Dataset records
====================
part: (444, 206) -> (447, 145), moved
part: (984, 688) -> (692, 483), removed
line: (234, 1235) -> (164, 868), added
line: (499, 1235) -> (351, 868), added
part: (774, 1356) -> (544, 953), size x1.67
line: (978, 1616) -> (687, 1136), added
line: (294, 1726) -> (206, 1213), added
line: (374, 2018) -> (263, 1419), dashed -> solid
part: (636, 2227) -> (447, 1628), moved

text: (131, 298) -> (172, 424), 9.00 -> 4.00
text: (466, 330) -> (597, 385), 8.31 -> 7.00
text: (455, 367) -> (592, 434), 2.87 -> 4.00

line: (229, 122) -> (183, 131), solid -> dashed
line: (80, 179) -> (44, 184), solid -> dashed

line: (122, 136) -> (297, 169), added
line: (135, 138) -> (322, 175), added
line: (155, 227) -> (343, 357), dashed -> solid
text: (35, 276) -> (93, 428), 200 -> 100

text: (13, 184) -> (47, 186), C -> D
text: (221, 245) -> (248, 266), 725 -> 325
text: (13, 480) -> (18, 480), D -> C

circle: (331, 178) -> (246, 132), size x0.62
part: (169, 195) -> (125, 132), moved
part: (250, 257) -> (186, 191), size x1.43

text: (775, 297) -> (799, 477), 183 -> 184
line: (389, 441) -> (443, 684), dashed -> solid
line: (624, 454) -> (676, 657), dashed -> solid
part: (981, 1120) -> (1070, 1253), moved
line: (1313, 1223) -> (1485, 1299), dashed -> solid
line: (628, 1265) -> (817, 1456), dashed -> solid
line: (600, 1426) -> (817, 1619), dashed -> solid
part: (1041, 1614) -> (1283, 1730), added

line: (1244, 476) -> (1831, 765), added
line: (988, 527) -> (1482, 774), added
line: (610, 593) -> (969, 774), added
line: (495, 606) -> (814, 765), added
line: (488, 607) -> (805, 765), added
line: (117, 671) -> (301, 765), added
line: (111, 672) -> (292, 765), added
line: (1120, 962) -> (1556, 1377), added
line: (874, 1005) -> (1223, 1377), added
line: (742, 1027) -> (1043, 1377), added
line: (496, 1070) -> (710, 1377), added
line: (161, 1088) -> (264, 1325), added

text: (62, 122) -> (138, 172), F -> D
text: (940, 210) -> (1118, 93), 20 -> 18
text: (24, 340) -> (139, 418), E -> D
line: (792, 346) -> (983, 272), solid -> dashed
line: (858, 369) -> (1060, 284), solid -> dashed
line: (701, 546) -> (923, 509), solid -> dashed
====================
Set every record down word for word, omitting none.

• **Solution to the problem**
part: (444, 206) -> (447, 145), moved
part: (984, 688) -> (692, 483), removed
line: (234, 1235) -> (164, 868), added
line: (499, 1235) -> (351, 868), added
part: (774, 1356) -> (544, 953), size x1.67
line: (978, 1616) -> (687, 1136), added
line: (294, 1726) -> (206, 1213), added
line: (374, 2018) -> (263, 1419), dashed -> solid
part: (636, 2227) -> (447, 1628), moved

text: (131, 298) -> (172, 424), 9.00 -> 4.00
text: (466, 330) -> (597, 385), 8.31 -> 7.00
text: (455, 367) -> (592, 434), 2.87 -> 4.00

line: (229, 122) -> (183, 131), solid -> dashed
line: (80, 179) -> (44, 184), solid -> dashed

line: (122, 136) -> (297, 169), added
line: (135, 138) -> (322, 175), added
line: (155, 227) -> (343, 357), dashed -> solid
text: (35, 276) -> (93, 428), 200 -> 100

text: (13, 184) -> (47, 186), C -> D
text: (221, 245) -> (248, 266), 725 -> 325
text: (13, 480) -> (18, 480), D -> C

circle: (331, 178) -> (246, 132), size x0.62
part: (169, 195) -> (125, 132), moved
part: (250, 257) -> (186, 191), size x1.43

text: (775, 297) -> (799, 477), 183 -> 184
line: (389, 441) -> (443, 684), dashed -> solid
line: (624, 454) -> (676, 657), dashed -> solid
part: (981, 1120) -> (1070, 1253), moved
line: (1313, 1223) -> (1485, 1299), dashed -> solid
line: (628, 1265) -> (817, 1456), dashed -> solid
line: (600, 1426) -> (817, 1619), dashed -> solid
part: (1041, 1614) -> (1283, 1730), added

line: (1244, 476) -> (1831, 765), added
line: (988, 527) -> (1482, 774), added
line: (610, 593) -> (969, 774), added
line: (495, 606) -> (814, 765), added
line: (488, 607) -> (805, 765), added
line: (117, 671) -> (301, 765), added
line: (111, 672) -> (292, 765), added
line: (1120, 962) -> (1556, 1377), added
line: (874, 1005) -> (1223, 1377), added
line: (742, 1027) -> (1043, 1377), added
line: (496, 1070) -> (710, 1377), added
line: (161, 1088) -> (264, 1325), added

text: (62, 122) -> (138, 172), F -> D
text: (940, 210) -> (1118, 93), 20 -> 18
text: (24, 340) -> (139, 418), E -> D
line: (792, 346) -> (983, 272), solid -> dashed
line: (858, 369) -> (1060, 284), solid -> dashed
line: (701, 546) -> (923, 509), solid -> dashed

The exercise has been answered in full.